While there’s no true comparison to Wentz, who played well enough in his first three years to earn a market-value extension, had another solid year, and then regressed badly, it’s not entirely unprecedented for franchise-level quarterbacks to experience a down season early in their careers. In 2006, Steelers quarterback Ben Roethlisberger had 18 touchdown passes and 23 interceptions, a season after winning a Super Bowl. In 2001, Colts quarterback Peyton Manning slid from 33 touchdown passes and 15 interceptions to 26 and 23, as his team flipped from 10-6 to 6-10.

So why was Wentz benched for Hurts? The fact that the Eagles belong to a division that struggled across the board in 2020 kept the team in the hunt for a playoff berth longer than it should have been. With a late-season opening to take the NFC East crown, coach Doug Pederson decided to try to give the team a spark by flipping to Hurts.
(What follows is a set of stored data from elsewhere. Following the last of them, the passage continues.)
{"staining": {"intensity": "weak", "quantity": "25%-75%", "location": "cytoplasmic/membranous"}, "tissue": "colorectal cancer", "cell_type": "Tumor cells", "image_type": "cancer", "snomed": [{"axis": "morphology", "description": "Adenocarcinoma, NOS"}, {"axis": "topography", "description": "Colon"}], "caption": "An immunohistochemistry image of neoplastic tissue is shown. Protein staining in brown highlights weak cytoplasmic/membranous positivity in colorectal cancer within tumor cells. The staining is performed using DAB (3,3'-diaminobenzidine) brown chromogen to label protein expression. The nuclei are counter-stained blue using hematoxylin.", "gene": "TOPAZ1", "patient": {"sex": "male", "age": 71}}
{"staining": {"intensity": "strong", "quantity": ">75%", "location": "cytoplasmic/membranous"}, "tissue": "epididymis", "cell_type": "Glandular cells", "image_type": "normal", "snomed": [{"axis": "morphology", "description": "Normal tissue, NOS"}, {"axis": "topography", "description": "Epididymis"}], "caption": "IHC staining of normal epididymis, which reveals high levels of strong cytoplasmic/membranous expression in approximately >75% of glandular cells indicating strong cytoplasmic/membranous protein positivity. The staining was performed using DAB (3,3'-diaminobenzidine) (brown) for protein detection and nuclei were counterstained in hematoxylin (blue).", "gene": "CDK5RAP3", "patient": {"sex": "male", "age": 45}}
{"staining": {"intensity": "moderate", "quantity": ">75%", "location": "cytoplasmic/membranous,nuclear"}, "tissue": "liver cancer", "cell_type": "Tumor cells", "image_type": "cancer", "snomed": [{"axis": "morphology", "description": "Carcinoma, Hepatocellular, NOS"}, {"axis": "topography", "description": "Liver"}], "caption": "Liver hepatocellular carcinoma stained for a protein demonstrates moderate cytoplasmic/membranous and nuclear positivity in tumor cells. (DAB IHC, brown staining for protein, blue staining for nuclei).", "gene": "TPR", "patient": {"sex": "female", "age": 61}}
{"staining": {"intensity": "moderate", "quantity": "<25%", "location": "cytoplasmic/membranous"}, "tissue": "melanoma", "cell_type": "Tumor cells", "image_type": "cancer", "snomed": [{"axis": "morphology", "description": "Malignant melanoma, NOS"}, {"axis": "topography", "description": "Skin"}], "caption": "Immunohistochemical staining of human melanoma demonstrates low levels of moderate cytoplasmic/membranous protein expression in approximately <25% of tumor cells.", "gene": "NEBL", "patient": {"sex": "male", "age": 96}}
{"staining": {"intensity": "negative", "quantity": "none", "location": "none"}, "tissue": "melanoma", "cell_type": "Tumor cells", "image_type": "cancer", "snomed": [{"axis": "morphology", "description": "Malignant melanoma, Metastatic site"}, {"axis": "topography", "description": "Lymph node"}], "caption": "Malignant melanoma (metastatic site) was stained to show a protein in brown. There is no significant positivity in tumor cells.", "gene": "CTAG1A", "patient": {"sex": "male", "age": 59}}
But Hurts wasn’t drafted to replace Wentz. The Eagles realize, more than any team, that they need two viable quarterbacks at all times. From 2017 through 2019, the Eagles had six playoff games and Wentz took a total of nine snaps in those games, all of which happened in the 2019 playoff round.

The Eagles, like many teams, place high value on the backup quarterback position, regarding it as a top-15 spot on the roster. That message, however, may not have been fully communicated to Wentz, given Jay Glazer’s report from last month that the arrival of Hurts damaged Wentz’s confidence.

Whatever the Eagles choose to do, they can easily carry both the Wentz and Hurts contracts under the salary cap, given that Hurts has a slotted rookie contract for three more seasons. While things will get more than a little awkward if Hurts starts next year at a salary of $883,000 while Wentz is languishing on the bench at a cap number of $34.6 million, the total cap and cash investment in the quarterback position won’t throw things out of whack for the Eagles.

The Eagles also weren’t rattled by the strategic leak that Wentz won’t want to stay if he’s not the starter. It’s expected that an NFL quarterback who has been a starter will want to remain the starter.

A trade remains possible, depending on the decisions made by the Eagles after evaluating the full quarterback position. It won’t be easy to attach the right value or to finagle it from another team, and the Eagles have proven they won’t simply give quarterbacks away. Indeed, Wentz’s career began after the Eagles planned to start the 2016 season with Sam Bradford under center until Vikings quarterback Teddy Bridgewater suffered a serious knee injury in late August and the Vikings coughed up a first- and fourth-round pick to get Bradford and installed Wentz as the starter.

Five years later, Wentz could be re-installed as the starter. Or he may have to compete for it. Or he may land on the bench. The final outcome won’t be known for a while; what is known is that the Eagles currently believe that Wentz’s dip in performance ultimately will prove to be a short-term thing.